While the risk of human infection from this virus is likely very low, Hong Kong takes these incidents very seriously, having learned a harsh lesson during the 2003 SARS epidemic, which saw 1750 residents infected, of which 286 died (see SARS and Remembrance).The Mong Kok shopping district is not only one of the most heavily visited tourist areas in the city, it is also one of the most densely populated business districts in the world (340K per Sq/Mi).
In other words, a fertile ground for disease transmission. Hence the rapid response.
CHP's follow-up investigations in response to detection of H5 avian influenza virus on swab sample in Bird GardenThe Centre for Health Protection (CHP) of the Department of Health today (April 13) has conducted follow-up investigations in response to the detection of H5 avian influenza virus on a swab sample taken at a pet bird shop in Yuen Po Street Bird Garden in Mong Kok.
Officers of the CHP conducted a site visit at the Bird Garden this morning. A total of 33 stall operators and workers were interviewed and provided with health advice on avian influenza. All of them have remained asymptomatic so far and have been put under medical surveillance. Contact tracing is ongoing.
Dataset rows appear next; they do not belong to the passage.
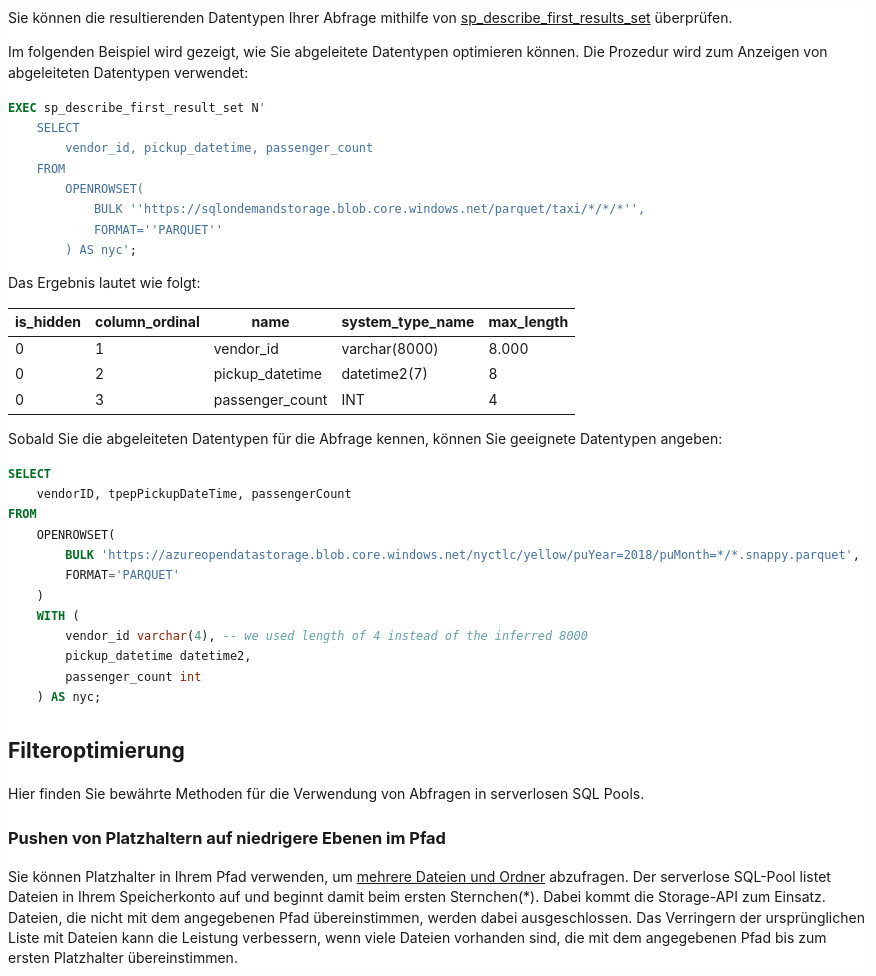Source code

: Sie können die resultierenden Datentypen Ihrer Abfrage mithilfe von [sp_describe_first_results_set](/sql/relational-databases/system-stored-procedures/sp-describe-first-result-set-transact-sql?view=sql-server-ver15&preserve-view=true) überprüfen.

Im folgenden Beispiel wird gezeigt, wie Sie abgeleitete Datentypen optimieren können. Die Prozedur wird zum Anzeigen von abgeleiteten Datentypen verwendet:

```sql  
EXEC sp_describe_first_result_set N'
    SELECT
        vendor_id, pickup_datetime, passenger_count
    FROM 
        OPENROWSET(
            BULK ''https://sqlondemandstorage.blob.core.windows.net/parquet/taxi/*/*/*'',
            FORMAT=''PARQUET''
        ) AS nyc';
```

Das Ergebnis lautet wie folgt:

|is_hidden|column_ordinal|name|system_type_name|max_length|
|----------------|---------------------|----------|--------------------|-------------------|
|0|1|vendor_id|varchar(8000)|8.000|
|0|2|pickup_datetime|datetime2(7)|8|
|0|3|passenger_count|INT|4|

Sobald Sie die abgeleiteten Datentypen für die Abfrage kennen, können Sie geeignete Datentypen angeben:

```sql  
SELECT
    vendorID, tpepPickupDateTime, passengerCount
FROM 
    OPENROWSET(
        BULK 'https://azureopendatastorage.blob.core.windows.net/nyctlc/yellow/puYear=2018/puMonth=*/*.snappy.parquet',
        FORMAT='PARQUET'
    ) 
    WITH (
        vendor_id varchar(4), -- we used length of 4 instead of the inferred 8000
        pickup_datetime datetime2,
        passenger_count int
    ) AS nyc;
```

## <a name="filter-optimization"></a>Filteroptimierung

Hier finden Sie bewährte Methoden für die Verwendung von Abfragen in serverlosen SQL Pools.

### <a name="push-wildcards-to-lower-levels-in-the-path"></a>Pushen von Platzhaltern auf niedrigere Ebenen im Pfad

Sie können Platzhalter in Ihrem Pfad verwenden, um [mehrere Dateien und Ordner](query-data-storage.md#query-multiple-files-or-folders) abzufragen. Der serverlose SQL-Pool listet Dateien in Ihrem Speicherkonto auf und beginnt damit beim ersten Sternchen(*). Dabei kommt die Storage-API zum Einsatz. Dateien, die nicht mit dem angegebenen Pfad übereinstimmen, werden dabei ausgeschlossen. Das Verringern der ursprünglichen Liste mit Dateien kann die Leistung verbessern, wenn viele Dateien vorhanden sind, die mit dem angegebenen Pfad bis zum ersten Platzhalter übereinstimmen.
A spokesman for the CHP urged members of the public who have recently visited the Bird Garden to seek medical advice as soon as possible if they develop symptoms of avian influenza within seven days after the visit. They should inform the doctor of their exposure history for prompt diagnosis and treatment of potential diseases.
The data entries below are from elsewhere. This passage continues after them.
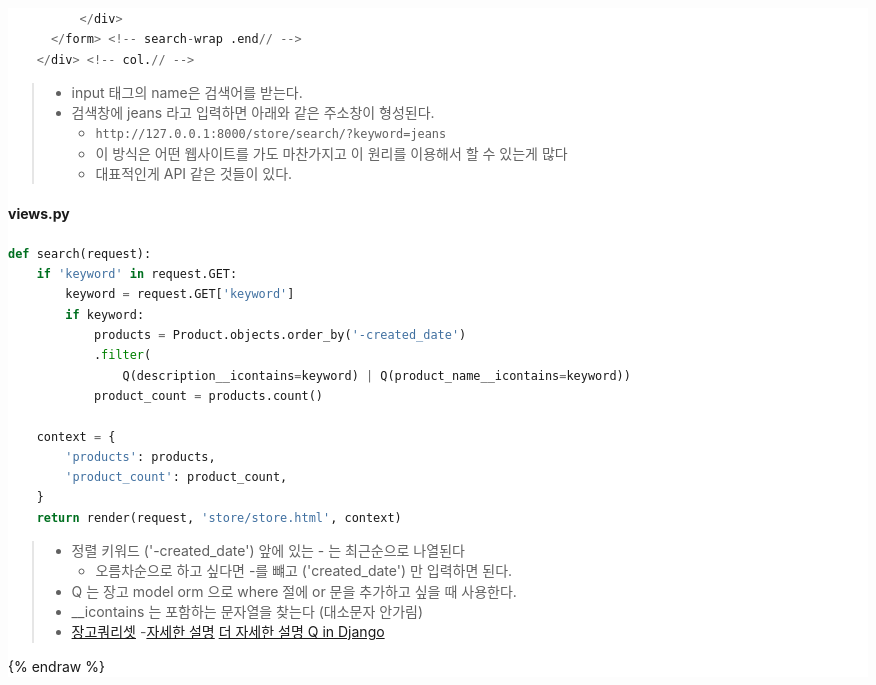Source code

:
 ```python
          </div>
      </form> <!-- search-wrap .end// -->
    </div> <!-- col.// -->
```
>- input 태그의 name은 검색어를 받는다.
>- 검색창에 jeans 라고 입력하면 아래와 같은 주소창이 형성된다.
>	- `http://127.0.0.1:8000/store/search/?keyword=jeans` 
>	- 이 방식은 어떤 웹사이트를 가도 마찬가지고 이 원리를 이용해서 할 수 있는게 많다
>	- 대표적인게 API 같은 것들이 있다.

#### views.py
```python
def search(request):
    if 'keyword' in request.GET:
        keyword = request.GET['keyword']
        if keyword:
            products = Product.objects.order_by('-created_date')
            .filter(
	            Q(description__icontains=keyword) | Q(product_name__icontains=keyword))
            product_count = products.count()

    context = {
        'products': products,
        'product_count': product_count,
    }
    return render(request, 'store/store.html', context)

```
>- 정렬 키워드 ('-created_date') 앞에 있는 - 는 최근순으로 나열된다 
>	- 오름차순으로 하고 싶다면 -를 뺴고 ('created_date') 만 입력하면 된다.
>- Q 는 장고 model orm 으로 where 절에 or 문을 추가하고 싶을 때 사용한다.
>- __icontains 는 포함하는 문자열을 찾는다 (대소문자 안가림)
>- [장고쿼리셋](https://gaussian37.github.io/python-django-django-query-set/)
>-[자세한 설명](https://velog.io/@may_soouu/%EC%9E%A5%EA%B3%A0-Q%EC%9D%B4%ED%95%B4%ED%95%98%EA%B8%B0)
>[더 자세한 설명 Q in Django](https://docs.djangoproject.com/en/4.2/topics/db/queries/)



{% endraw %}
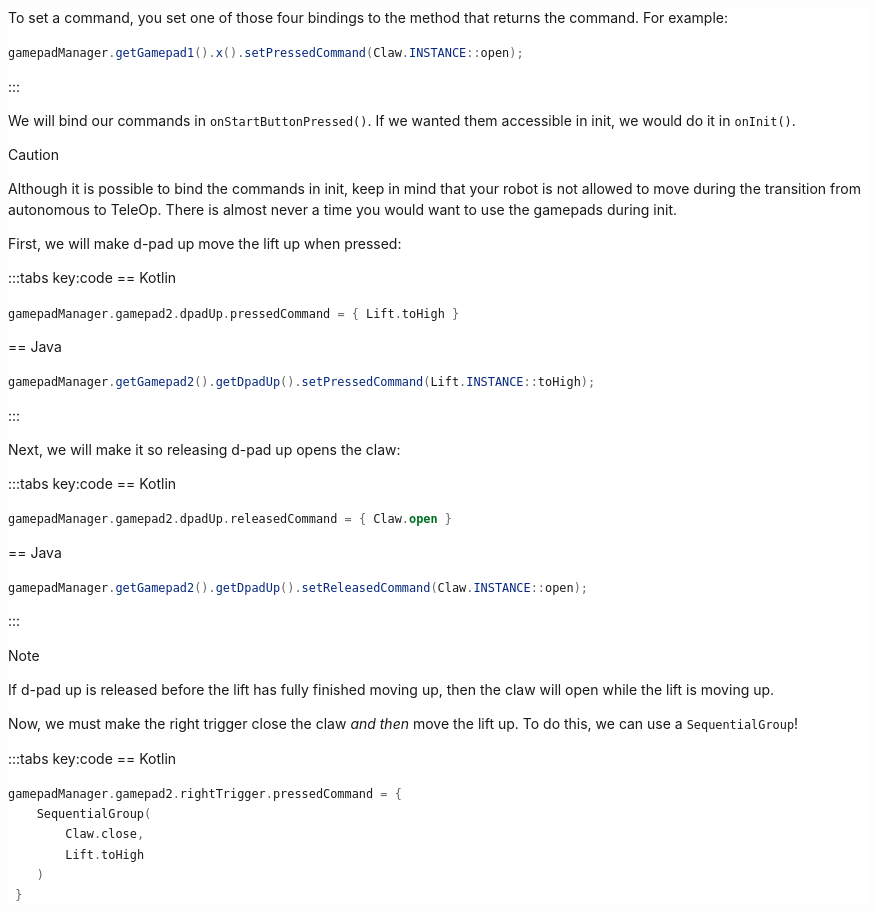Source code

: To set a command, you set one of those four bindings to the method that returns the command. For example:

```java
gamepadManager.getGamepad1().x().setPressedCommand(Claw.INSTANCE::open);
```

:::

We will bind our commands in `onStartButtonPressed()`. If we wanted them accessible in init, we would do it in `onInit()`.

> [!CAUTION]
> Although it is possible to bind the commands in init, keep in mind that your robot is not allowed to move during the transition from autonomous to TeleOp. There is almost never a time you would want to use the gamepads during init.

First, we will make d-pad up move the lift up when pressed:

:::tabs key:code
== Kotlin

```kotlin
gamepadManager.gamepad2.dpadUp.pressedCommand = { Lift.toHigh }
```

== Java

```java
gamepadManager.getGamepad2().getDpadUp().setPressedCommand(Lift.INSTANCE::toHigh);
```

:::

Next, we will make it so releasing d-pad up opens the claw:

:::tabs key:code
== Kotlin

```kotlin
gamepadManager.gamepad2.dpadUp.releasedCommand = { Claw.open }
```

== Java

```java
gamepadManager.getGamepad2().getDpadUp().setReleasedCommand(Claw.INSTANCE::open);
```

:::

> [!NOTE]
> If d-pad up is released before the lift has fully finished moving up, then the claw will open while the lift is moving up.

Now, we must make the right trigger close the claw _and then_ move the lift up. To do this, we can use a `SequentialGroup`!

:::tabs key:code
== Kotlin

```kotlin
gamepadManager.gamepad2.rightTrigger.pressedCommand = {
    SequentialGroup(
        Claw.close,
        Lift.toHigh
    )
 }
```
"Whether locally or outside Hong Kong, the public should avoid contact with poultry, birds and their droppings and should not visit live poultry markets and farms to protect themselves from avian influenza," the spokesman added.
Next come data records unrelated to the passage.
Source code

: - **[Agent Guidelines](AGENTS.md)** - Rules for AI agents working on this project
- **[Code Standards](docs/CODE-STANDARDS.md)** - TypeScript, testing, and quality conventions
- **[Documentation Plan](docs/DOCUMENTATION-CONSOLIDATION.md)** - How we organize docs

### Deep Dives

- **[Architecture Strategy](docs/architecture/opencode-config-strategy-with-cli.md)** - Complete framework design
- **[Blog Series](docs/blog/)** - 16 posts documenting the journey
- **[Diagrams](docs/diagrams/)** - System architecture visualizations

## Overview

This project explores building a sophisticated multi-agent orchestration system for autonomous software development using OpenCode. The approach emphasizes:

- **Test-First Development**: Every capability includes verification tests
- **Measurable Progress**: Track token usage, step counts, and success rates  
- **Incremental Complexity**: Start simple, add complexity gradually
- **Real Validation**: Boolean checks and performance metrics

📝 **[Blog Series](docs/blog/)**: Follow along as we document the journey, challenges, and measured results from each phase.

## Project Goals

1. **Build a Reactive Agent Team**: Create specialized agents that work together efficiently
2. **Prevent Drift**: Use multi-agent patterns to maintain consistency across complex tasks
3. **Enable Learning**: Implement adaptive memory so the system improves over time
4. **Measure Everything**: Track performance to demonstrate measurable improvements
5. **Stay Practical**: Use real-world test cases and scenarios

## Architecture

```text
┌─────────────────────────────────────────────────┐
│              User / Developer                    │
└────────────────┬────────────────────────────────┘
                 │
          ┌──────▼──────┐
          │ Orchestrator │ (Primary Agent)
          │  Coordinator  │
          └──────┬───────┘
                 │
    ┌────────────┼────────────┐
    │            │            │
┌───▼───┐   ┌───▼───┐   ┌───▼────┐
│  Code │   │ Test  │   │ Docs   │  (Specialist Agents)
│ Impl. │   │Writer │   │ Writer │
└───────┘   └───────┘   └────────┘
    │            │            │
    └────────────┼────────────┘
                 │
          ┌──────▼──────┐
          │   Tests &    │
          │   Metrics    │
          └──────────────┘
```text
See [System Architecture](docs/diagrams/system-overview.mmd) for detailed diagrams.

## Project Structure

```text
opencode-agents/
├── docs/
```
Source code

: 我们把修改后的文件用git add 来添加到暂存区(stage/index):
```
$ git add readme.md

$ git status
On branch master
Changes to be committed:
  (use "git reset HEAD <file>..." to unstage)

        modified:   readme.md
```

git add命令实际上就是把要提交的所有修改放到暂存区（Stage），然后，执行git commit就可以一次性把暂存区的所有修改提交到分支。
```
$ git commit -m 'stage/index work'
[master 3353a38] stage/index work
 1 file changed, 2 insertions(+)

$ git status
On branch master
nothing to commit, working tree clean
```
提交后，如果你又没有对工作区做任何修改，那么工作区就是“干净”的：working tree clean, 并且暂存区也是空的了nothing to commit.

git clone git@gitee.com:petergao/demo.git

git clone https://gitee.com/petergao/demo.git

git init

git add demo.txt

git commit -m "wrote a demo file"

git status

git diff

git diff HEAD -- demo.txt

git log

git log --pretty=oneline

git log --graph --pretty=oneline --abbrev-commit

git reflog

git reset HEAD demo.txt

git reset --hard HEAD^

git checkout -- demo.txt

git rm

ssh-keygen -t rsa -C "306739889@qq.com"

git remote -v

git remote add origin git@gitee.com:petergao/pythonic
When handling birds, live poultry, poultry products or eggs, the public should maintain strict personal, hand, food and environmental hygiene and take heed of the advice below:
- Avoid touching poultry, birds, animals or their droppings;
- Wear gloves and a surgical mask when handling droppings or secretions of birds;
- Disinfect bird cages and surfaces contaminated by bird droppings or secretions;
- When buying live chickens, do not touch them and their droppings. Do not blow at their bottoms. Wash eggs with detergent if soiled with faecal matter and cook and consume the eggs immediately. Always wash hands thoroughly with soap and water after handling chickens and eggs;
- Eggs should be cooked well until the white and yolk become firm. Do not eat raw eggs or dip cooked food into any sauce with raw eggs. Poultry should be cooked thoroughly. If there is pinkish juice running from the cooked poultry or the middle part of its bone is still red, the poultry should be cooked again until fully done; and
- Clean thoroughly all working surfaces, utensils and equipment that have been used for handling poultry products or eggs. Use separate knives and chopping boards to handle raw food and ready-to-eat food. Keep raw poultry meat in a well-covered container and store it in the lower compartment of a refrigerator while keeping ready-to-eat and cooked food in the upper compartment to avoid cross-contamination.